▶ _Task inputs_:
<<<<
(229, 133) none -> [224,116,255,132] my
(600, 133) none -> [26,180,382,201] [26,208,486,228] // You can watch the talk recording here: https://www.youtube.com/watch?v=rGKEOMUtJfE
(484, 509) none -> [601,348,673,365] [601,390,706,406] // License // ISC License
>>>>
<<<<
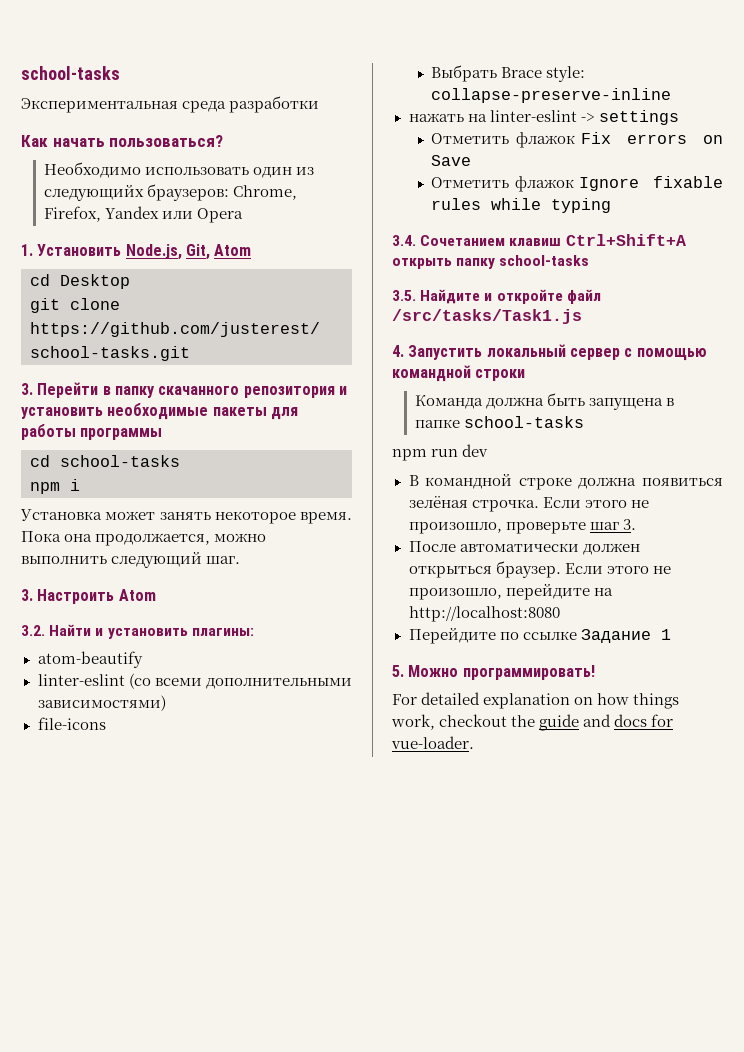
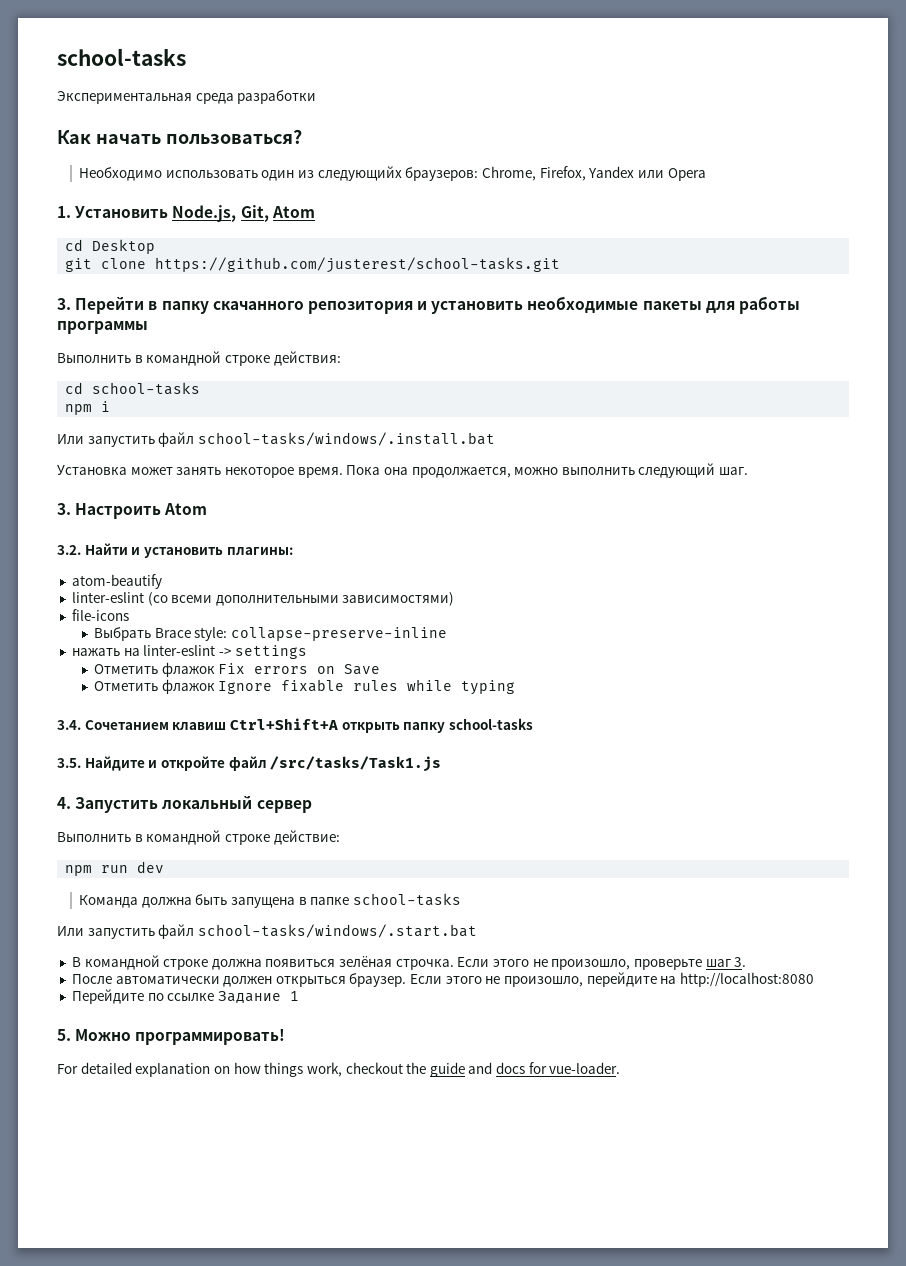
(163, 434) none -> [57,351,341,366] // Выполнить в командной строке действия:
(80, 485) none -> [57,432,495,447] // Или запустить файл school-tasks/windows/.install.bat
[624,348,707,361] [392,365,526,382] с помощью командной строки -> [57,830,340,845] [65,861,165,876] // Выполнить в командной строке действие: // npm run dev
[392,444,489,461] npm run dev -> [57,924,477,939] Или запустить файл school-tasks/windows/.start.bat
>>>>
Return exactly, and only, the lines above starting at the line that contains "(80, 485) none" and ending at the line that contains "[624,348,707,361] [392,365,526,382] с".

▶ _Result for this task_:
(80, 485) none -> [57,432,495,447] // Или запустить файл school-tasks/windows/.install.bat
[624,348,707,361] [392,365,526,382] с помощью командной строки -> [57,830,340,845] [65,861,165,876] // Выполнить в командной строке действие: // npm run dev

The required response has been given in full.